La conversación se animó y Gruzinov empezó a hablar cada vez más rápido, pinchando el mapa con la punta de un alfiler de seguridad que había desdoblado. En un minuto había trazado media docena de itinerarios, y continuaba divulgando los nombres de las poblaciones y revelando sendas invisibles. Pero, cuanto más animadamente hablaba, Martin podía ver con mayor claridad que estaba burlándose de él. Desde el jardín dos voces femeninas gritaron el nombre de Gruzinov, acentuando la primer sílaba en lugar de la segunda. Gruzinov se asomó. Las dos muchachas inglesas querían que fuera a tomar un helado (era popular entre las chicas, en cuyo honor adoptaba la personalidad de un papanatas bonachón).

—Cómo les gusta molestarme —comentó Gruzinov—. Nunca tomo helados, por otra parte.

Por un instante a Martin le pareció que alguna vez, en alguna parte, se habían dicho las mismas palabras (como en la obra de Blok Incógnita), y que tanto entonces como ahora él estaba confundido por algo, trataba de dilucidar algo.

—Ahora bien, este es mi consejo —abrevió Gruzinov, enrollando diestramente el mapa y devolviéndoselo a Martin—. Dígale a Nicky que se quede en casa y encuentre algo más constructivo para hacer. Es un buen tipo, estoy seguro, y sería una lástima que extraviara su camino.

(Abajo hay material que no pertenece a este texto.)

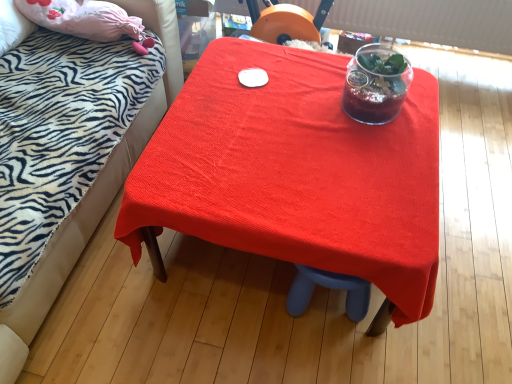
Question: Is zebra-patterned fabric bed at upper left situated inside translucent glass vase at upper center or outside?

Choices:
 (A) outside
 (B) inside

Answer: (A)

Question: Considering the positions of point (15, 304) and point (382, 119), is point (15, 304) closer or farther from the camera than point (382, 119)?

Choices:
 (A) farther
 (B) closer

Answer: (B)

Question: Which object is positioned farthest from the translucent glass vase at upper center?

Choices:
 (A) zebra-patterned fabric bed at upper left
 (B) smooth red tablecloth at center

Answer: (A)

Question: Estimate the real-world distances between objects in this image. Which object is farther from the smooth red tablecloth at center?

Choices:
 (A) translucent glass vase at upper center
 (B) zebra-patterned fabric bed at upper left

Answer: (B)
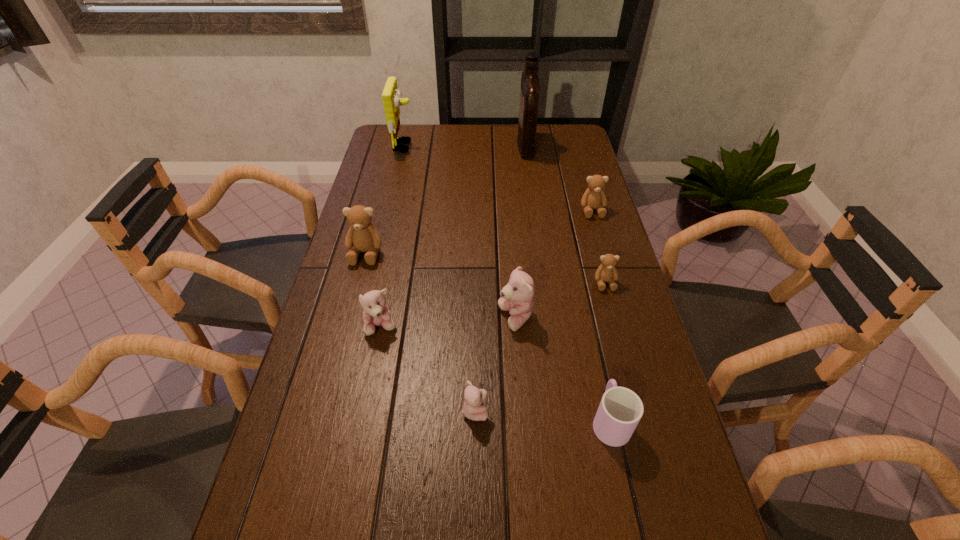
You are a GUI agent. You are given a task and a screenshot of the screen. Output one action in this format:
    pyautogui.click(x=<x>, y=<y>)
    Task: Click on the pink teddy bear that stands as the second closest to the third farthest teddy bear
    This screenshot has width=960, height=540.
    Given the screenshot: What is the action you would take?
    pyautogui.click(x=472, y=409)

Select which brown teddy bear is the third closest to the leftmost pink teddy bear. Please provide its 2D coordinates. Your answer should be formatted as a tuple, i.e. [(x, y)], where the tuple contains the x and y coordinates of a point satisfying the conditions above.

[(594, 197)]

Locate which brown teddy bear ranks in proximity to the smallest brown teddy bear. Please provide its 2D coordinates. Your answer should be formatted as a tuple, i.e. [(x, y)], where the tuple contains the x and y coordinates of a point satisfying the conditions above.

[(594, 197)]

Image resolution: width=960 pixels, height=540 pixels. I want to click on free location that satisfies the following two spatial constraints: 1. on the face of the second tallest object; 2. on the face of the second farthest teddy bear, so click(x=379, y=253).

The height and width of the screenshot is (540, 960). Find the location of `free region that satisfies the following two spatial constraints: 1. at the face of the fourth teddy bear from left to right; 2. at the face of the second biggest pink teddy bear`. free region that satisfies the following two spatial constraints: 1. at the face of the fourth teddy bear from left to right; 2. at the face of the second biggest pink teddy bear is located at coordinates (516, 327).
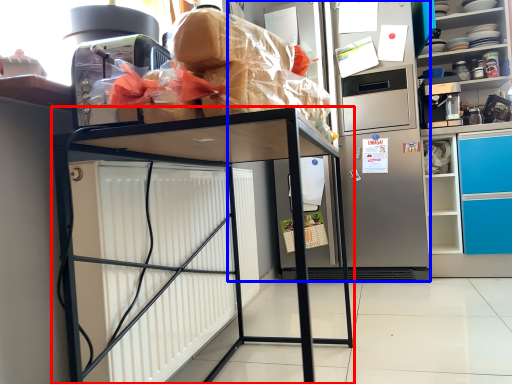
Question: Among these objects, which one is nearest to the camera, furniture (highlighted by a red box) or appliance (highlighted by a blue box)?

Choices:
 (A) furniture
 (B) appliance

Answer: (A)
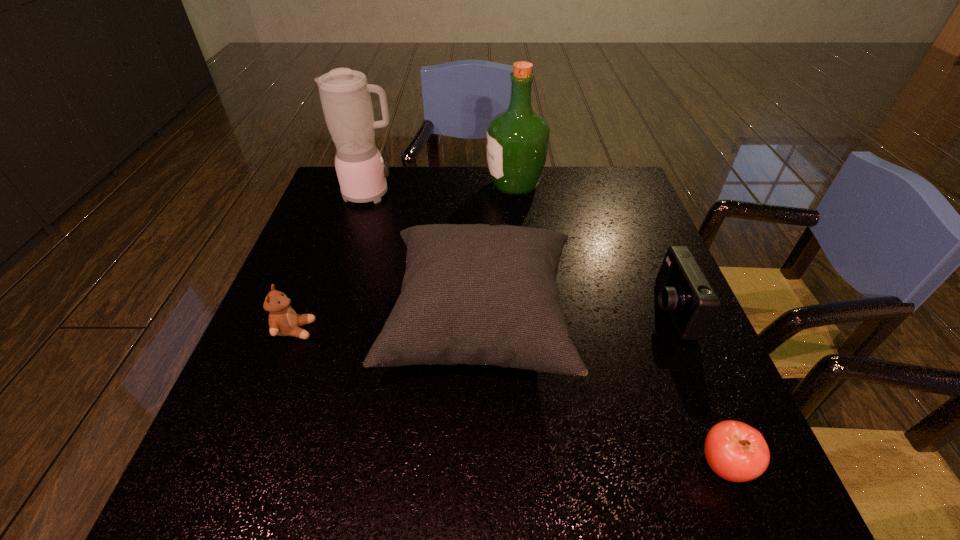
Find the location of a particular element. This screenshot has height=540, width=960. teddy bear positioned at the left edge is located at coordinates (283, 321).

This screenshot has width=960, height=540. I want to click on camera that is at the right edge, so pyautogui.click(x=684, y=291).

Find the location of a particular element. This screenshot has width=960, height=540. apple that is at the right edge is located at coordinates (735, 451).

Find the location of `object positioned at the far left corner`. object positioned at the far left corner is located at coordinates (345, 96).

Locate an element on the screen. This screenshot has height=540, width=960. object at the near right corner is located at coordinates (735, 451).

The height and width of the screenshot is (540, 960). In order to click on vacant space at the near edge in this screenshot , I will do `click(410, 494)`.

At what (x,y) coordinates should I click in order to perform the action: click on free spot at the left edge of the desktop. Please return your answer as a coordinate pair (x, y). Looking at the image, I should click on (252, 400).

In the image, there is a desktop. Find the location of `vacant space at the right edge`. vacant space at the right edge is located at coordinates (631, 343).

Where is `vacant region at the near left corner of the desktop`? Image resolution: width=960 pixels, height=540 pixels. vacant region at the near left corner of the desktop is located at coordinates (238, 474).

You are a GUI agent. You are given a task and a screenshot of the screen. Output one action in this format:
    pyautogui.click(x=<x>, y=<y>)
    Task: Click on the vacant area at the far right corner
    This screenshot has height=540, width=960.
    Given the screenshot: What is the action you would take?
    pyautogui.click(x=588, y=174)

—Lo sabe todo mejor que yo —replicó Martin vengativamente.

Bajaron al jardín. Martin se esforzaba por sonreír, pero sentía odio hacia Gruzinov, hacia sus ojos fríos, su frente tersa e impenetrable. Una cosa, pese a todo, lo alegraba: la charla se había llevado a cabo, ahora pertenecía al pasado. A decir verdad, lo habían tratado como a un niño, pero no importaba, al diablo con Gruzi, la conciencia de Martin estaba en claro ahora, podía empacar sus cosas y partir en paz.